Zapomniany bohater. Kim był polski Schindler?

Czasem bohaterowie nie noszą mundurów ani orderów. Henryk Sławik, śląski dziennikarz z pięćdziesięcioma procesami sądowymi na koncie, uratował podczas wojny prawie trzydzieści tysięcy ludzi. Większość z nas nigdy nie słyszała jego nazwiska.

Redaktor, który lubił sądy

Henryk Sławik przyszedł na świat w Szerokiej w 1894 roku. Trafił do niewoli rosyjskiej, przesiedział trzy lata w obozie w Sretiensku na Syberii. Wrócił. Został dziennikarzem.

W redakcji „Gazety Robotniczej” spędził osiem lat. Pisał ostro, niewygodnie. Do 1926 roku stawał przed sądem pięćdziesiąt razy. Pięćdziesiąt procesów to nie pomyłka. To metoda pracy.

W 1928 został redaktorem naczelnym. Tego samego roku ożenił się z Jadwigą Purzycką. Dwa lata później urodziła się Krystyna, ich jedyna córka. Wszystko układało się zwyczajnie.

Przez rok był radnym Katowic z ramienia PPS. Normalny śląski działacz. Zwykły człowiek z przekonaniami. Nic nie zapowiadało, że za kilkanaście lat jego nazwisko powinno wisieć na tysiącach ulic.

Węgierska szkoła i fałszywe dokumenty

Kiedy wybuchła wojna, Sławik znalazł się na Węgrzech. Zorganizował tam Komitet Obywatelski. Pomagał polskim uchodźcom. Wymyślał dla nich nowe życiorysy, fałszował papiery.

W Balatonboglár od czerwca 1940 działała największa polska szkoła na Węgrzech. Przeszło przez nią kilkaset dzieci. Sławik załatwiał nauczycieli, podręczniki, żywność. Robił to wszystko, co trzeba.

Szczególnie pomagał Żydom. Wydawał im katolickie metryki. Tłumaczył, że są Polakami. Współpracował z węgierskim urzędnikiem Józefem Antallem. Razem uratowali co najmniej pięć tysięcy ludzi.

To liczba porównywalna z dokonaniami Oskar Schindlera. Tyle że Schindler miał fabry­kę i film Spielberga. Sławik miał tylko biurko i węgierskiego przyjaciela.

Przesłuchanie i śmierć

W lipcu 1944 Niemcy wkroczyli na Węgry. Aresztowali Sławika niemal od razu. Wiedzieli, czym się zajmował. W śledztwie wziął całą odpowiedzialność na siebie.

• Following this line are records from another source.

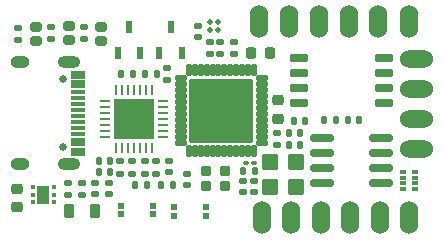
<source format=gts>
G04 #@! TF.GenerationSoftware,KiCad,Pcbnew,8.0.2*
G04 #@! TF.CreationDate,2024-11-02T18:00:51+05:00*
G04 #@! TF.ProjectId,obsidian-boa-r0.1,6f627369-6469-4616-9e2d-626f612d7230,r0.1*
G04 #@! TF.SameCoordinates,Original*
G04 #@! TF.FileFunction,Soldermask,Top*
G04 #@! TF.FilePolarity,Negative*
%FSLAX46Y46*%
G04 Gerber Fmt 4.6, Leading zero omitted, Abs format (unit mm)*
G04 Created by KiCad (PCBNEW 8.0.2) date 2024-11-02 18:00:51*
%MOMM*%
%LPD*%
G01*
G04 APERTURE LIST*
G04 Aperture macros list*
%AMRoundRect*
0 Rectangle with rounded corners*
0 $1 Rounding radius*
0 $2 $3 $4 $5 $6 $7 $8 $9 X,Y pos of 4 corners*
0 Add a 4 corners polygon primitive as box body*
4,1,4,$2,$3,$4,$5,$6,$7,$8,$9,$2,$3,0*
0 Add four circle primitives for the rounded corners*
1,1,$1+$1,$2,$3*
1,1,$1+$1,$4,$5*
1,1,$1+$1,$6,$7*
1,1,$1+$1,$8,$9*
0 Add four rect primitives between the rounded corners*
20,1,$1+$1,$2,$3,$4,$5,0*
20,1,$1+$1,$4,$5,$6,$7,0*
20,1,$1+$1,$6,$7,$8,$9,0*
20,1,$1+$1,$8,$9,$2,$3,0*%
G04 Aperture macros list end*
%ADD10R,0.550000X0.550000*%
%ADD11C,1.524000*%
%ADD12R,1.270000X1.524000*%
%ADD13R,1.524000X1.270000*%
%ADD14RoundRect,0.193750X0.281250X-0.193750X0.281250X0.193750X-0.281250X0.193750X-0.281250X-0.193750X0*%
%ADD15RoundRect,0.147500X0.172500X-0.147500X0.172500X0.147500X-0.172500X0.147500X-0.172500X-0.147500X0*%
%ADD16C,0.650000*%
%ADD17RoundRect,0.075000X-0.550000X0.225000X-0.550000X-0.225000X0.550000X-0.225000X0.550000X0.225000X0*%
%ADD18RoundRect,0.075000X-0.550000X0.075000X-0.550000X-0.075000X0.550000X-0.075000X0.550000X0.075000X0*%
%ADD19O,1.900000X1.000000*%
%ADD20O,1.600000X1.000000*%
%ADD21RoundRect,0.218750X0.256250X-0.218750X0.256250X0.218750X-0.256250X0.218750X-0.256250X-0.218750X0*%
%ADD22RoundRect,0.147500X-0.172500X0.147500X-0.172500X-0.147500X0.172500X-0.147500X0.172500X0.147500X0*%
%ADD23RoundRect,0.147500X0.147500X0.172500X-0.147500X0.172500X-0.147500X-0.172500X0.147500X-0.172500X0*%
%ADD24RoundRect,0.112500X-0.112500X0.112500X-0.112500X-0.112500X0.112500X-0.112500X0.112500X0.112500X0*%
%ADD25RoundRect,0.062500X-0.337500X-0.062500X0.337500X-0.062500X0.337500X0.062500X-0.337500X0.062500X0*%
%ADD26RoundRect,0.062500X-0.062500X-0.337500X0.062500X-0.337500X0.062500X0.337500X-0.062500X0.337500X0*%
%ADD27R,3.350000X3.350000*%
%ADD28RoundRect,0.135000X0.135000X0.185000X-0.135000X0.185000X-0.135000X-0.185000X0.135000X-0.185000X0*%
%ADD29RoundRect,0.093750X0.093750X0.106250X-0.093750X0.106250X-0.093750X-0.106250X0.093750X-0.106250X0*%
%ADD30R,1.000000X1.600000*%
%ADD31RoundRect,0.150000X0.650000X0.150000X-0.650000X0.150000X-0.650000X-0.150000X0.650000X-0.150000X0*%
%ADD32RoundRect,0.135000X-0.185000X0.135000X-0.185000X-0.135000X0.185000X-0.135000X0.185000X0.135000X0*%
%ADD33RoundRect,0.135000X-0.135000X-0.185000X0.135000X-0.185000X0.135000X0.185000X-0.135000X0.185000X0*%
%ADD34RoundRect,0.218750X-0.218750X-0.256250X0.218750X-0.256250X0.218750X0.256250X-0.218750X0.256250X0*%
%ADD35R,0.500000X0.400000*%
%ADD36R,0.500000X0.300000*%
%ADD37R,0.600000X1.100000*%
%ADD38RoundRect,0.147500X-0.147500X-0.172500X0.147500X-0.172500X0.147500X0.172500X-0.147500X0.172500X0*%
%ADD39RoundRect,0.140000X-0.140000X-0.170000X0.140000X-0.170000X0.140000X0.170000X-0.140000X0.170000X0*%
%ADD40RoundRect,0.135000X0.185000X-0.135000X0.185000X0.135000X-0.185000X0.135000X-0.185000X-0.135000X0*%
%ADD41RoundRect,0.200000X-0.250000X0.200000X-0.250000X-0.200000X0.250000X-0.200000X0.250000X0.200000X0*%
%ADD42RoundRect,0.135000X0.540000X0.540000X-0.540000X0.540000X-0.540000X-0.540000X0.540000X-0.540000X0*%
%ADD43RoundRect,0.140000X0.170000X-0.140000X0.170000X0.140000X-0.170000X0.140000X-0.170000X-0.140000X0*%
%ADD44RoundRect,0.218750X-0.218750X-0.381250X0.218750X-0.381250X0.218750X0.381250X-0.218750X0.381250X0*%
%ADD45RoundRect,0.150000X0.825000X0.150000X-0.825000X0.150000X-0.825000X-0.150000X0.825000X-0.150000X0*%
%ADD46RoundRect,0.225000X-0.250000X0.225000X-0.250000X-0.225000X0.250000X-0.225000X0.250000X0.225000X0*%
%ADD47RoundRect,0.100000X-0.130000X-0.100000X0.130000X-0.100000X0.130000X0.100000X-0.130000X0.100000X0*%
%ADD48RoundRect,0.102000X2.575000X2.575000X-2.575000X2.575000X-2.575000X-2.575000X2.575000X-2.575000X0*%
%ADD49RoundRect,0.102000X0.420000X0.130000X-0.420000X0.130000X-0.420000X-0.130000X0.420000X-0.130000X0*%
%ADD50RoundRect,0.102000X0.130000X0.420000X-0.130000X0.420000X-0.130000X-0.420000X0.130000X-0.420000X0*%
G04 APERTURE END LIST*
D10*
X112575000Y-108075000D03*
X112575000Y-107325000D03*
X109925000Y-107325000D03*
X109925000Y-108075000D03*
D11*
X134290000Y-100000000D03*
D12*
X134925000Y-100000000D03*
D11*
X135560000Y-100000000D03*
X134290000Y-102540000D03*
D12*
X134925000Y-102540000D03*
D11*
X135560000Y-102540000D03*
X129300000Y-108991500D03*
D13*
X129300000Y-108356500D03*
D11*
X129300000Y-107721500D03*
X129200000Y-92380000D03*
D13*
X129200000Y-91745000D03*
D11*
X129200000Y-91110000D03*
X124130000Y-92380000D03*
D13*
X124130000Y-91745000D03*
D11*
X124130000Y-91110000D03*
X121600000Y-92400000D03*
D13*
X121600000Y-91765000D03*
D11*
X121600000Y-91130000D03*
X126800000Y-108970000D03*
D13*
X126800000Y-108335000D03*
D11*
X126800000Y-107700000D03*
X134300000Y-92400000D03*
D13*
X134300000Y-91765000D03*
D11*
X134300000Y-91130000D03*
X131700000Y-92400000D03*
D13*
X131700000Y-91765000D03*
D11*
X131700000Y-91130000D03*
X134300000Y-108991500D03*
D13*
X134300000Y-108356500D03*
D11*
X134300000Y-107721500D03*
X131800000Y-108991500D03*
D13*
X131800000Y-108356500D03*
D11*
X131800000Y-107721500D03*
D14*
X102700000Y-93387500D03*
X102700000Y-92212500D03*
X105500000Y-93287500D03*
X105500000Y-92112500D03*
D15*
X119500000Y-94485000D03*
X119500000Y-93515000D03*
D14*
X108200000Y-93387500D03*
X108200000Y-92212500D03*
D11*
X134290000Y-97460000D03*
D12*
X134925000Y-97460000D03*
D11*
X135560000Y-97460000D03*
X134290000Y-94920000D03*
D12*
X134925000Y-94920000D03*
D11*
X135560000Y-94920000D03*
X124300000Y-108970000D03*
D13*
X124300000Y-108335000D03*
D11*
X124300000Y-107700000D03*
X121800000Y-108970000D03*
D13*
X121800000Y-108335000D03*
D11*
X121800000Y-107700000D03*
X126670000Y-92380000D03*
D13*
X126670000Y-91745000D03*
D11*
X126670000Y-91110000D03*
D16*
X105000000Y-96610000D03*
X105000000Y-102390000D03*
D17*
X106245000Y-96250000D03*
X106245000Y-97050000D03*
D18*
X106245000Y-98250000D03*
X106245000Y-99250000D03*
X106245000Y-99750000D03*
X106245000Y-100750000D03*
D17*
X106245000Y-101950000D03*
X106245000Y-102750000D03*
X106245000Y-102750000D03*
X106245000Y-101950000D03*
D18*
X106245000Y-101250000D03*
X106245000Y-100250000D03*
X106245000Y-98750000D03*
X106245000Y-97750000D03*
D17*
X106245000Y-97050000D03*
X106245000Y-96250000D03*
D19*
X105530000Y-95180000D03*
D20*
X101350000Y-95180000D03*
D19*
X105530000Y-103820000D03*
D20*
X101350000Y-103820000D03*
D21*
X123200000Y-99987500D03*
X123200000Y-98412500D03*
D22*
X101200000Y-92315000D03*
X101200000Y-93285000D03*
X104000000Y-92215000D03*
X104000000Y-93185000D03*
X106800000Y-92215000D03*
X106800000Y-93185000D03*
D23*
X112085000Y-105600000D03*
X111115000Y-105600000D03*
D15*
X113800000Y-96685000D03*
X113800000Y-95715000D03*
D24*
X118125000Y-91775000D03*
X118125000Y-92425000D03*
X117475000Y-92425000D03*
X117475000Y-91775000D03*
D25*
X108550000Y-98500000D03*
X108550000Y-99000000D03*
X108550000Y-99500000D03*
X108550000Y-100000000D03*
X108550000Y-100500000D03*
X108550000Y-101000000D03*
X108550000Y-101500000D03*
D26*
X109500000Y-102450000D03*
X110000000Y-102450000D03*
X110500000Y-102450000D03*
X111000000Y-102450000D03*
X111500000Y-102450000D03*
X112000000Y-102450000D03*
X112500000Y-102450000D03*
D25*
X113450000Y-101500000D03*
X113450000Y-101000000D03*
X113450000Y-100500000D03*
X113450000Y-100000000D03*
X113450000Y-99500000D03*
X113450000Y-99000000D03*
X113450000Y-98500000D03*
D26*
X112500000Y-97550000D03*
X112000000Y-97550000D03*
X111500000Y-97550000D03*
X111000000Y-97550000D03*
X110500000Y-97550000D03*
X110000000Y-97550000D03*
X109500000Y-97550000D03*
D27*
X111000000Y-100000000D03*
D28*
X114310000Y-105600000D03*
X113290000Y-105600000D03*
D29*
X104187500Y-107050000D03*
X104187500Y-106400000D03*
X104187500Y-105750000D03*
X102412500Y-105750000D03*
X102412500Y-106400000D03*
X102412500Y-107050000D03*
D30*
X103300000Y-106400000D03*
D22*
X115500000Y-104615000D03*
X115500000Y-105585000D03*
D31*
X132200000Y-98605000D03*
X132200000Y-97335000D03*
X132200000Y-96065000D03*
X132200000Y-94795000D03*
X125000000Y-94795000D03*
X125000000Y-96065000D03*
X125000000Y-97335000D03*
X125000000Y-98605000D03*
D32*
X110800000Y-103590000D03*
X110800000Y-104610000D03*
D33*
X109890000Y-96200000D03*
X110910000Y-96200000D03*
D34*
X120912500Y-94400000D03*
X122487500Y-94400000D03*
D35*
X133800000Y-104450000D03*
D36*
X133800000Y-104950000D03*
X133800000Y-105450000D03*
D35*
X133800000Y-105950000D03*
X134800000Y-105950000D03*
D36*
X134800000Y-105450000D03*
X134800000Y-104950000D03*
D35*
X134800000Y-104450000D03*
D37*
X113150000Y-94400000D03*
X115050000Y-94400000D03*
X114100000Y-92200000D03*
D22*
X123100000Y-101215000D03*
X123100000Y-102185000D03*
D38*
X124115000Y-102200000D03*
X125085000Y-102200000D03*
D39*
X108020000Y-104500000D03*
X108980000Y-104500000D03*
D10*
X114425000Y-107425000D03*
X114425000Y-108175000D03*
X117075000Y-108175000D03*
X117075000Y-107425000D03*
D15*
X116400000Y-92115000D03*
X116400000Y-93085000D03*
X120200000Y-106185000D03*
X120200000Y-105215000D03*
D32*
X105400000Y-105390000D03*
X105400000Y-106410000D03*
D40*
X112900000Y-104610000D03*
X112900000Y-103590000D03*
D38*
X129115000Y-100100000D03*
X130085000Y-100100000D03*
D15*
X118300000Y-94485000D03*
X118300000Y-93515000D03*
X117400000Y-94485000D03*
X117400000Y-93515000D03*
D23*
X128085000Y-100100000D03*
X127115000Y-100100000D03*
D38*
X124115000Y-101200000D03*
X125085000Y-101200000D03*
D41*
X118725000Y-104375000D03*
X117075000Y-104375000D03*
X117075000Y-105625000D03*
X118725000Y-105625000D03*
D39*
X108040000Y-103530000D03*
X109000000Y-103530000D03*
D38*
X124515000Y-100200000D03*
X125485000Y-100200000D03*
D40*
X109800000Y-104610000D03*
X109800000Y-103590000D03*
D37*
X109650000Y-94400000D03*
X111550000Y-94400000D03*
X110600000Y-92200000D03*
D42*
X122525000Y-103625000D03*
X124675000Y-105775000D03*
X124675000Y-103625000D03*
X122525000Y-105775000D03*
D43*
X107700000Y-106380000D03*
X107700000Y-105420000D03*
D44*
X105537500Y-107800000D03*
X107662500Y-107800000D03*
D32*
X111900000Y-103590000D03*
X111900000Y-104610000D03*
D45*
X131875000Y-105405000D03*
X131875000Y-104135000D03*
X131875000Y-102865000D03*
X131875000Y-101595000D03*
X126925000Y-101595000D03*
X126925000Y-102865000D03*
X126925000Y-104135000D03*
X126925000Y-105405000D03*
D22*
X114000000Y-103515000D03*
X114000000Y-104485000D03*
D46*
X101100000Y-105925000D03*
X101100000Y-107475000D03*
D40*
X106600000Y-106410000D03*
X106600000Y-105390000D03*
D28*
X121210000Y-104400000D03*
X120190000Y-104400000D03*
D47*
X120480000Y-103700000D03*
X121120000Y-103700000D03*
D28*
X112910000Y-96200000D03*
X111890000Y-96200000D03*
D43*
X108900000Y-106380000D03*
X108900000Y-105420000D03*
D48*
X118400000Y-99300000D03*
D49*
X121835000Y-102050000D03*
X121835000Y-101550000D03*
X121835000Y-101050000D03*
X121835000Y-100550000D03*
X121835000Y-100050000D03*
X121835000Y-99550000D03*
X121835000Y-99050000D03*
X121835000Y-98550000D03*
X121835000Y-98050000D03*
X121835000Y-97550000D03*
X121835000Y-97050000D03*
X121835000Y-96550000D03*
D50*
X121150000Y-95865000D03*
X120650000Y-95865000D03*
X120150000Y-95865000D03*
X119650000Y-95865000D03*
X119150000Y-95865000D03*
X118650000Y-95865000D03*
X118150000Y-95865000D03*
X117650000Y-95865000D03*
X117150000Y-95865000D03*
X116650000Y-95865000D03*
X116150000Y-95865000D03*
X115650000Y-95865000D03*
D49*
X114965000Y-96550000D03*
X114965000Y-97050000D03*
X114965000Y-97550000D03*
X114965000Y-98050000D03*
X114965000Y-98550000D03*
X114965000Y-99050000D03*
X114965000Y-99550000D03*
X114965000Y-100050000D03*
X114965000Y-100550000D03*
X114965000Y-101050000D03*
X114965000Y-101550000D03*
X114965000Y-102050000D03*
D50*
X115650000Y-102735000D03*
X116150000Y-102735000D03*
X116650000Y-102735000D03*
X117150000Y-102735000D03*
X117650000Y-102735000D03*
X118150000Y-102735000D03*
X118650000Y-102735000D03*
X119150000Y-102735000D03*
X119650000Y-102735000D03*
X120150000Y-102735000D03*
X120650000Y-102735000D03*
X121150000Y-102735000D03*
D43*
X121200000Y-106180000D03*
X121200000Y-105220000D03*
M02*

</source>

Nie przyznał się, że zna Antalla. Nie wydał nikogo. Zginął 23 sierpnia w Gusen I, podobozie Mauthausen. Miał pięćdziesiąt lat.

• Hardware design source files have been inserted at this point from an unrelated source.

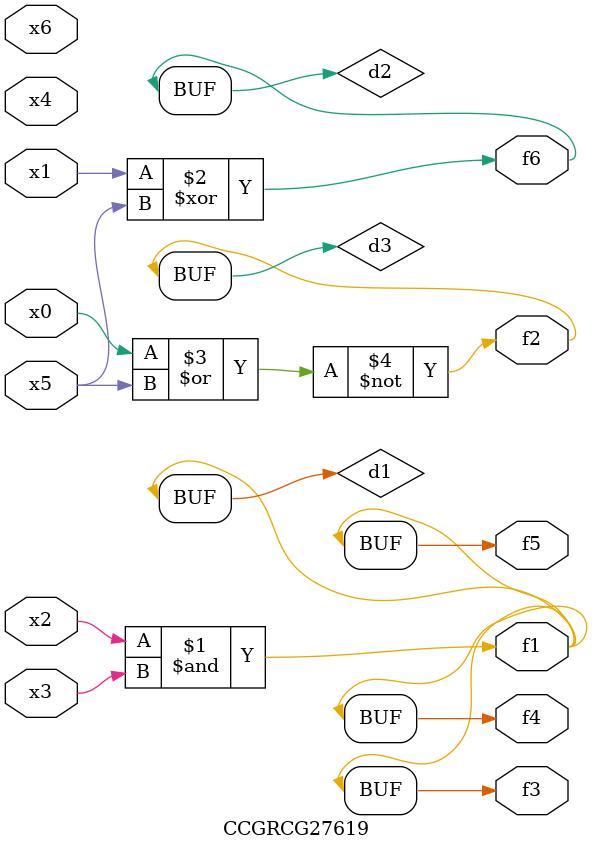
<source format=v>
module CCGRCG27619(
	input x0, x1, x2, x3, x4, x5, x6,
	output f1, f2, f3, f4, f5, f6
);

	wire d1, d2, d3;

	and (d1, x2, x3);
	xor (d2, x1, x5);
	nor (d3, x0, x5);
	assign f1 = d1;
	assign f2 = d3;
	assign f3 = d1;
	assign f4 = d1;
	assign f5 = d1;
	assign f6 = d2;
endmodule

</source>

Czytaj również:  Śmierć Fritza Todta. Zamach zlecony przez Hitlera?

Przez trzydzieści trzy lata nikt go nie pamiętał. Dopiero w 1977 roku izraelski adwokat Izaak Bretler złożył wniosek do Yad Vashem. Bretler był jednym z wychowanków sierocińca w Vácu, które powstało dzięki Sławikowi.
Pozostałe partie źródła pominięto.